Lower than average rainfall, continuing through April and May – particularly in the East of England – has seen some river flows decline to lower than normal for the time of year. In the south and east, rainfall has not replenished groundwater stores, with levels now declining. While there is no threat to public water supply, these conditions are putting particular pressure on the environment and agriculture.
Farmers in East Anglia, Lincolnshire and Northamptonshire have reported they are facing significant pressures with irrigation. Environment Agency monitoring has shown a decline in water available so there were discussions about how the water companies and the Environment Agency can help farmers during the growing season, particularly in the east of England.
Environment Agency Chief Executive, Sir James Bevan met with government departments, the Met Office, National Farmers Union (NFU) and water company CEOs to agree the action needed to support farmers and wildlife as well as conserve water supplies if the dry weather persists.
The NFU urged farmers to consider how they could be affected by running out of water and to make plans, where possible, to manage water shortages. The EA set out a number of steps it has taken to support farmers including:
- Allowing farmers to flex abstraction licence conditions to take more water, wherever this can be done without damaging the environment, in order to safeguard food production and animal welfare. So far in 2019, the EA has approved 90% of requests.
- Extending the licence trading map from East Anglia to Lincolnshire, Northamptonshire, East Midlands and West Midlands, to help abstractors look for opportunities to access other abstractors’ unused water
- Working with the NFU, CLA and AHDB to hold advice sessions for farmers since January 2019.
Following the meeting, Environment Agency Chief Executive Sir James Bevan said:
Ahead of the summer months, the National Drought Group met to agree action to reduce the risk of drought measures and damage to the environment.
Some rivers and groundwater supplies are below average so the Environment Agency is ready to respond to incidents over the summer and we are supporting farmers where possible by flexing water abstraction licences and with water trading. We welcome action the water companies are taking to ensure maintenance of supply over the coming months.
The water that comes from the tap is taken from rivers and reservoirs and the amount we use has direct effect on wildlife, the environment and agriculture. The National Drought Group collectively asks industry and the public to use water wisely.

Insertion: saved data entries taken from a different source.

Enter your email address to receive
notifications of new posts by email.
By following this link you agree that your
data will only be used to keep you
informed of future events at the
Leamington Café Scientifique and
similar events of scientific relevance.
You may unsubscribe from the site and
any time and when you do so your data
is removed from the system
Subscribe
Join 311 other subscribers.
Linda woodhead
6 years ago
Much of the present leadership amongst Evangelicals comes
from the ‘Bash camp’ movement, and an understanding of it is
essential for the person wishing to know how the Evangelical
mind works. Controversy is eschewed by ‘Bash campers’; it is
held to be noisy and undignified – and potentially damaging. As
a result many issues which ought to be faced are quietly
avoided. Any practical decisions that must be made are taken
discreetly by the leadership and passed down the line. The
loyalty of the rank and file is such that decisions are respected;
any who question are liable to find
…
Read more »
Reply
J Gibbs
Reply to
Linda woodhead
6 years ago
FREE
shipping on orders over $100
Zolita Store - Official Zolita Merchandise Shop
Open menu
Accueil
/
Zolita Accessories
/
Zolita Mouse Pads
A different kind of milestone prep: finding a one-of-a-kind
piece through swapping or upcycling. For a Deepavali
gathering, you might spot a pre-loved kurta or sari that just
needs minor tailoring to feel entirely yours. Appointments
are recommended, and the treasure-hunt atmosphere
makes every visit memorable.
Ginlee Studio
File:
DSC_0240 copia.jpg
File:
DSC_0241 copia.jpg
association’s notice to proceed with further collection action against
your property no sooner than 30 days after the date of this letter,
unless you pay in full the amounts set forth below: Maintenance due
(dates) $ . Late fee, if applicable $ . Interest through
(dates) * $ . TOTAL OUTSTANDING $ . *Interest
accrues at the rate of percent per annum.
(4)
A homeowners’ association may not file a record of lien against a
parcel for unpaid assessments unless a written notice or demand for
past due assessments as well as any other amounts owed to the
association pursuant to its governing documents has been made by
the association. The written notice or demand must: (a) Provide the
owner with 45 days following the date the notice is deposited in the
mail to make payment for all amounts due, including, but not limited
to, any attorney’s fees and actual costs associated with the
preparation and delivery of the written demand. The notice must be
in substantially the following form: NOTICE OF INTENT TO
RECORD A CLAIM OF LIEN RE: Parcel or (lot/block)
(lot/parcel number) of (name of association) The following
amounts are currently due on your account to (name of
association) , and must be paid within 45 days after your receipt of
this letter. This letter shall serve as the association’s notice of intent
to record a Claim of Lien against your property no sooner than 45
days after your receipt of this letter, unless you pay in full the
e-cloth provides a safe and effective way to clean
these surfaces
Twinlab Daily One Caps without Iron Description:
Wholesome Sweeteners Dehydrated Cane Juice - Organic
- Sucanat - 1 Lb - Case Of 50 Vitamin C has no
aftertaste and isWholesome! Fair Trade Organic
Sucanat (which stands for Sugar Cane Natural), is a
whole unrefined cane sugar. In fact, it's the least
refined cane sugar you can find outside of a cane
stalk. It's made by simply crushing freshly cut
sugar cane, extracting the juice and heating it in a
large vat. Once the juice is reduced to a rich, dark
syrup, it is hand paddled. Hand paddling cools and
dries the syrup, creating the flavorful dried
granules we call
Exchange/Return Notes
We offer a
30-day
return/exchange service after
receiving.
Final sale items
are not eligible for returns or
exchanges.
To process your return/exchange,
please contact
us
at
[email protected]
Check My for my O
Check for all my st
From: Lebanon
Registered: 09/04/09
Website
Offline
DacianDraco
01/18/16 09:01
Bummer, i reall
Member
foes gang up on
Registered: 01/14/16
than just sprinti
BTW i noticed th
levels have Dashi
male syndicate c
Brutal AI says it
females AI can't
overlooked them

A full position statement from the NDG is available on gov.uk.
Despite reservoir storage decreasing during May, public water supplies are looking more stable. Reservoir stocks for public water supply are just below average for the time of year. During the meeting, water companies also set out the action they are taking to maintain water supply over the coming months, including:
- taking action to find and reduce leaks.
- making water transfers around their networks and between companies to meet demand and rest some sources.
- ensuring that all potential sites are application-ready for drought permits.
- working with farmers locally to identify ways to sustain and share water supplies
During last year’s heatwave, the environment suffered the driest May to July across England since 1921 and it was the joint hottest summer on record. The Environment Agency reported a 330% increase in environmental incidents related to the dry weather as teams acted to protect wildlife and rescue fish struggling due to low river flows.
At today’s NDG meeting the group heard that there is growing concern over the potential impacts of prolonged dry weather on the environment and the cumulative effect from last year. Environmental incidents such as wildfires, algal blooms and fish rescues have already been reported comparatively early for the time of year.
The EA has taken proactive action to protect wildlife and the environment including:
- operating compensatory pumping schemes to support low river flows, such as the Slea augmentation scheme in Lincolnshire.
- installing aerators on the Ouse washes to enhance oxygen levels to protect fish, and by loaning aerators and dissolved oxygen meters to angling clubs and fisheries across East Anglia.
- continuing enforcement activity to ensure abstractors comply with their licences to help minimise the impact on the environment.
In his “Jaws of Death” speech Sir James Bevan recently called for more discussion about water use and a concerted effort to explain to the public that wasting clean tap water has an impact on the environment.
With the climate emergency and population growth we will have hotter and drier summers in the UK. There will be more extreme weather events, with decreases in summer rainfall and increases in winter rainfall. That will mean more water shortages and a higher risk of more frequent and more extreme droughts.
The National Drought Group members renewed their commitment to collaborate on actions to address this long term challenge and explain the need for reducing water use.